Through his journalism, Gustave Roud set himself up as a particularly elegant art and literary critic. His essays, which reveal a rare capacity of admiration and astonishment, generally treat his masters (Rimbaud, Novalis, Hölderlin) or his Suisse-Romande friends (Ramuz, Chappaz, Auberjonois), with occasional excursions to unexpected authors (Breton, Dickinson, Leskov). In a humble but always fervent tone, Roud asks probing questions of the works which echo his own significant existential and spiritual concerns. Privileging an aesthetic and thematic approach, without disassociating the work from the subject it treats, Roud focuses on the poetic experiences of others through preoccupations which are also his: motifs like one’s connection to the countryside, the unsuitability of the world, or the quality of the “voice” are at the heart of his studies. Imbued with his subjective view, these essays unveil singular artistic conceptions, and contribute at the same time to nourish the writer's own poetry.

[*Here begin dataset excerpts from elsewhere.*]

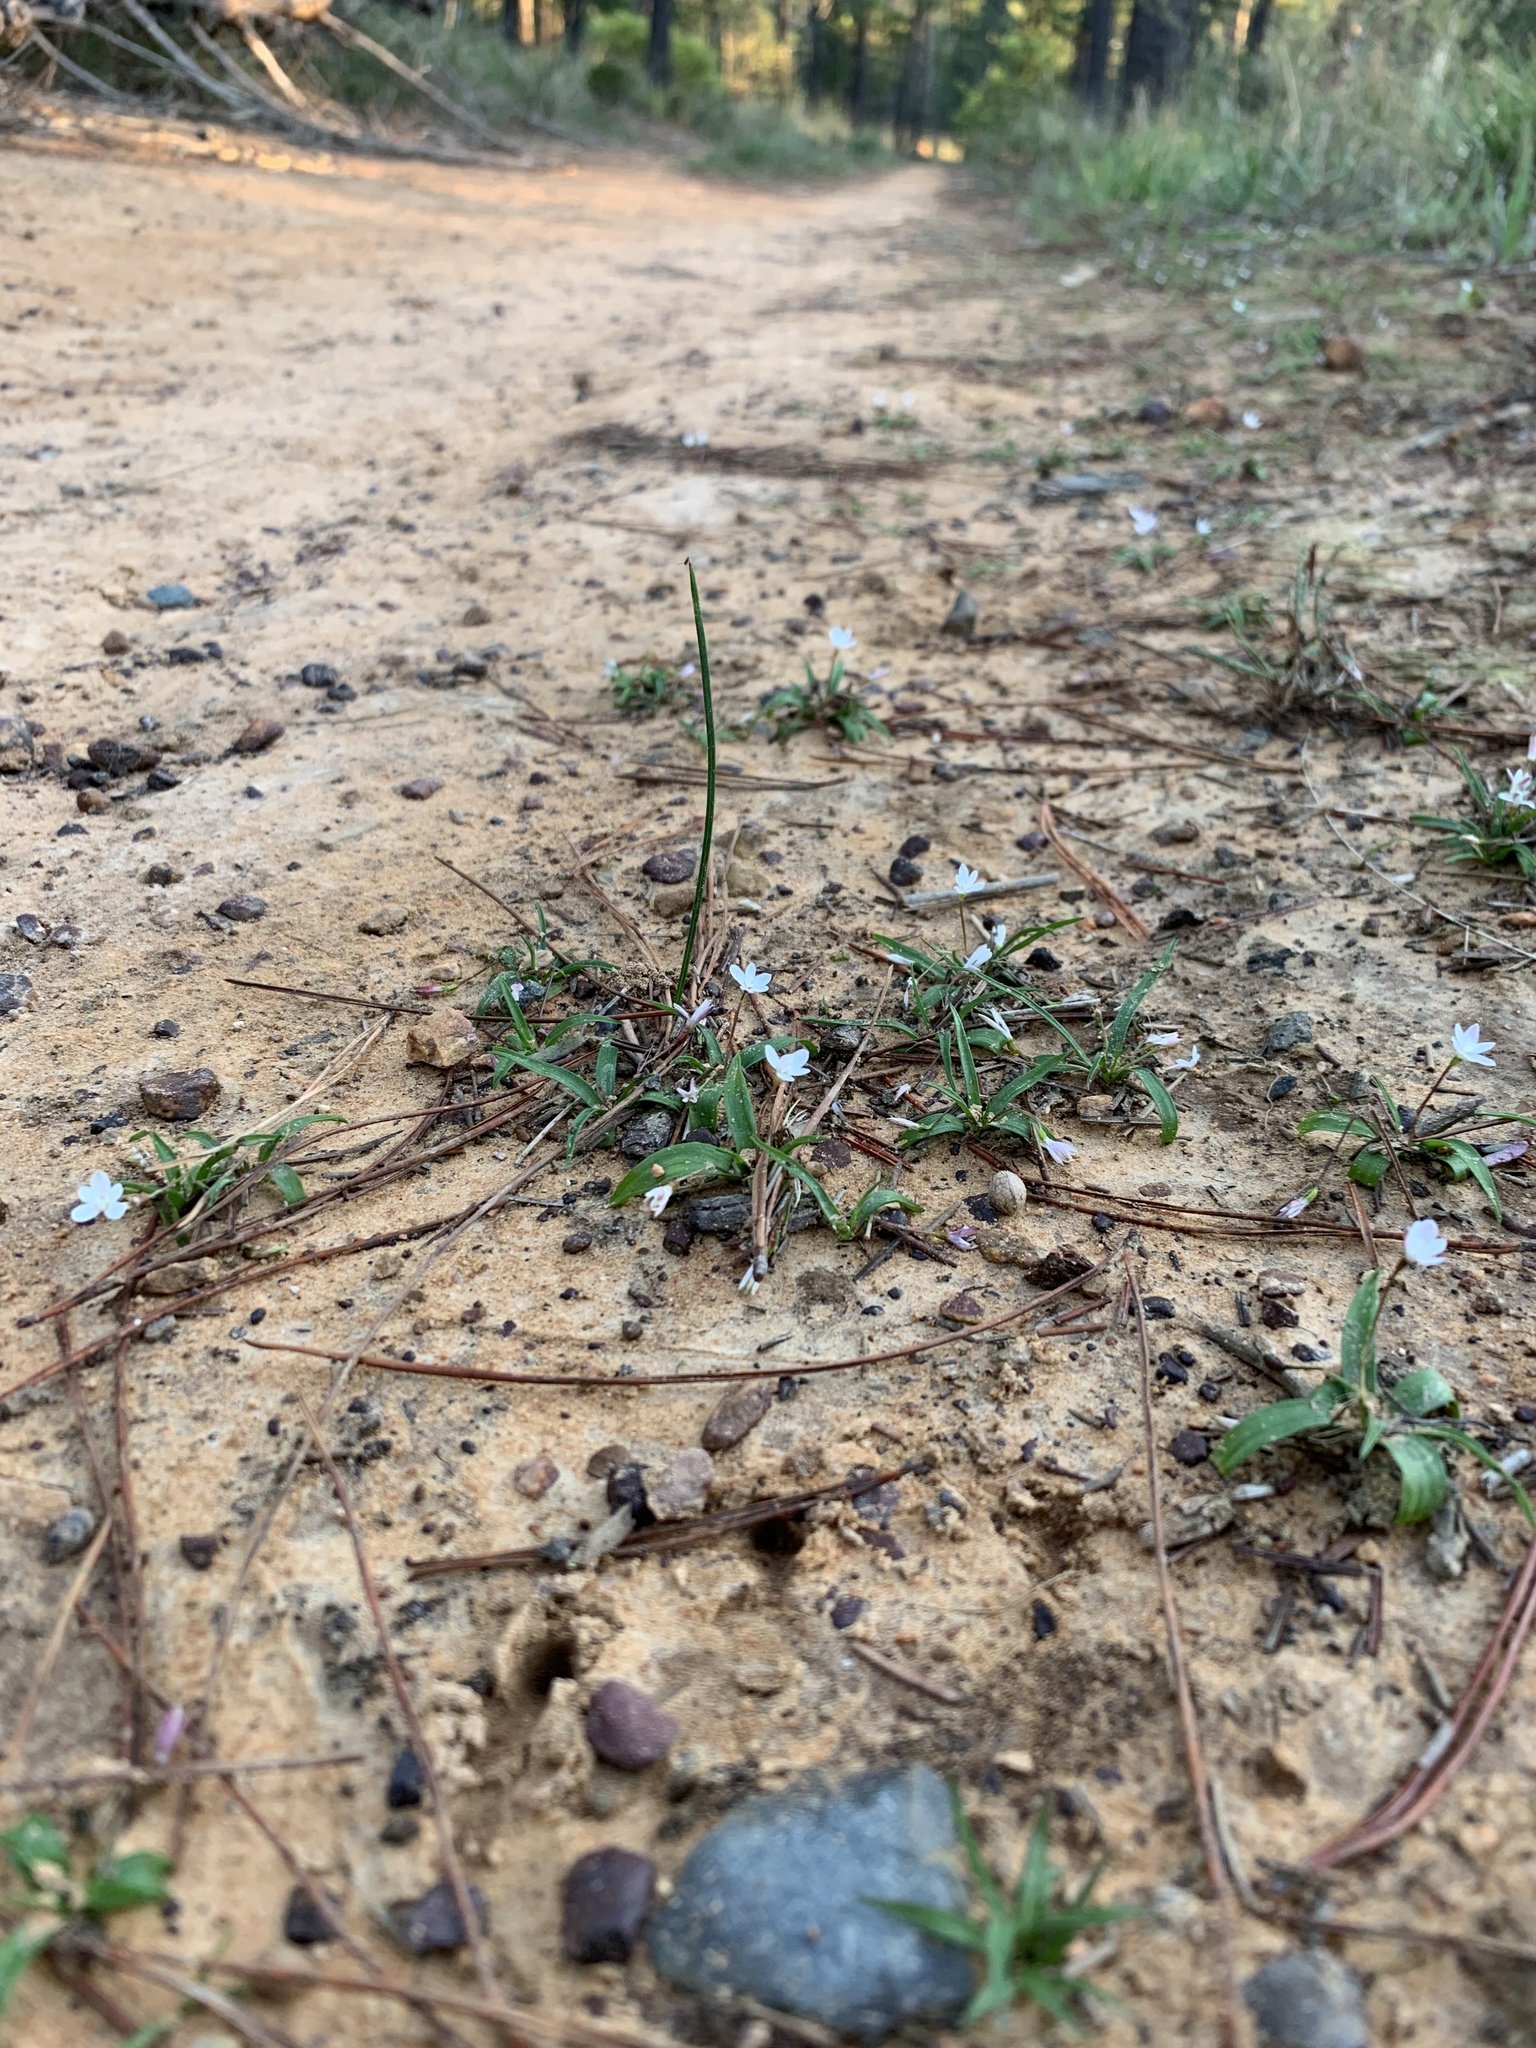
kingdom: Plantae
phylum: Tracheophyta
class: Liliopsida
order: Asparagales
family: Hypoxidaceae
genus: Pauridia
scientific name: Pauridia minuta
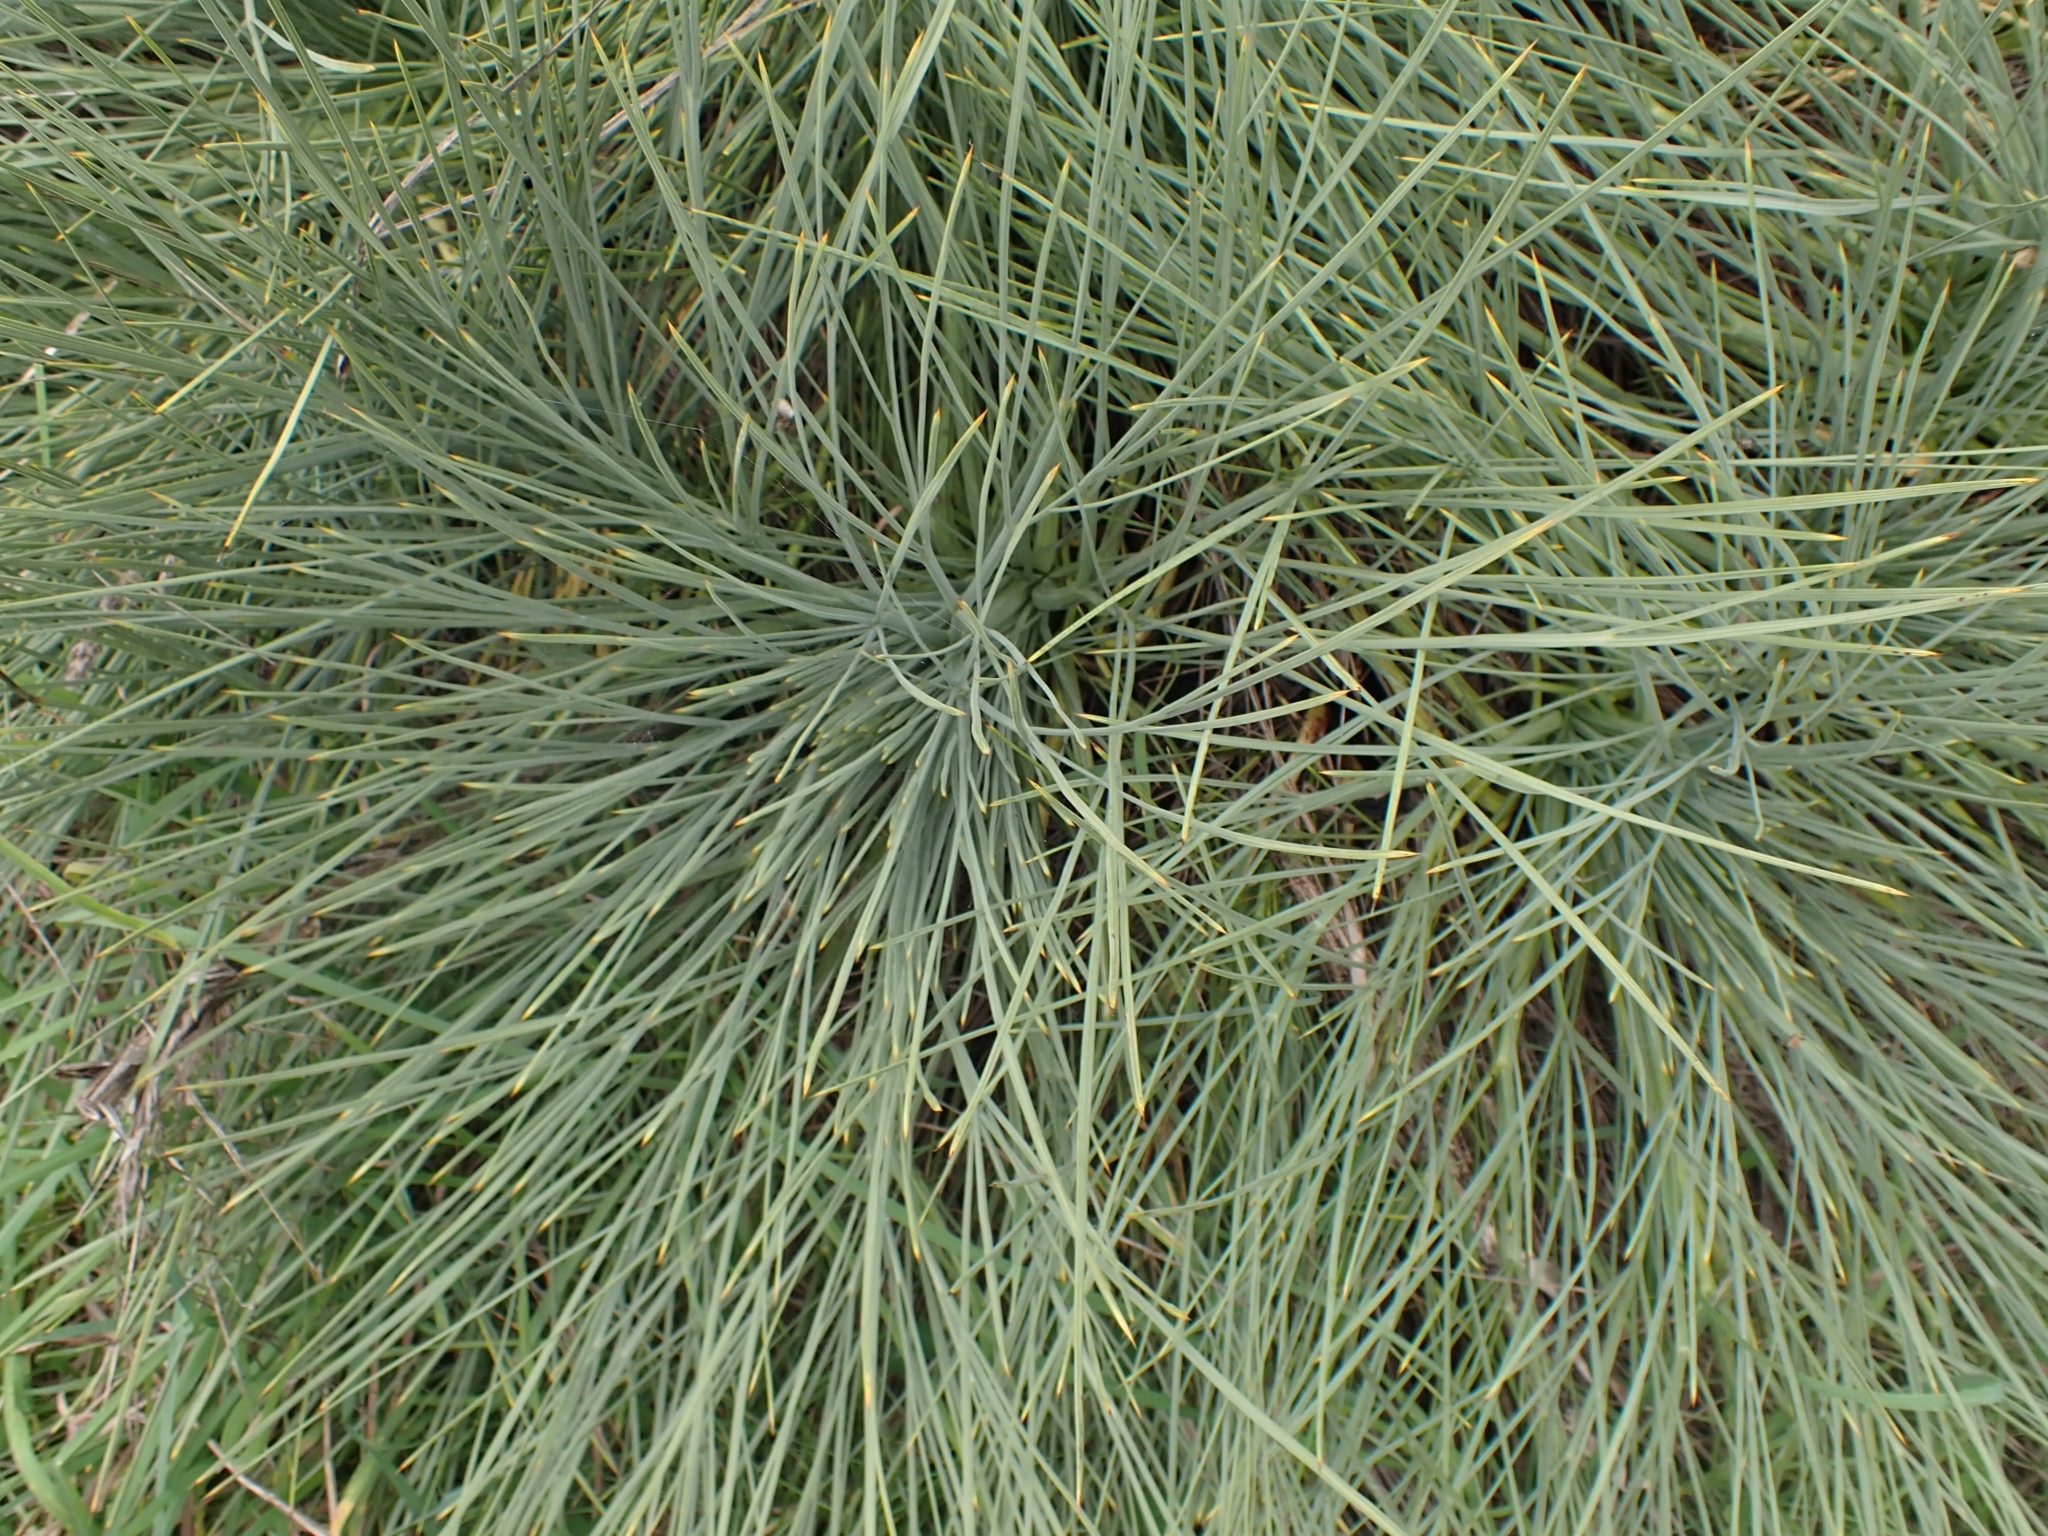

Gustave Roud, Page de couverture de l’édition de Salut à quelques peintres, Bibliothèque des arts.

Recommended reading

Two works, edited by Doris Jakubec and Philippe Jaccottet, highlight Gustave Roud’s critical insights: one regroups his main essays on literature (Lectures, Editions de l’Aire, 1988), the other on painting (Salut à quelques peintres, La Bibliothèque des Arts, 1999). Roud maintained a constant focus on Ramuz, and his writings on the subject are collected separately (Avec Ramuz, Editions de l'Aire, 1985). Finally, note that among his most complex essays is one dedicated to the figure of a « Rimbaud paysan » (Vues sur Rimbaud, éd. Antonio Rodriguez, Fata Morgana, 2010).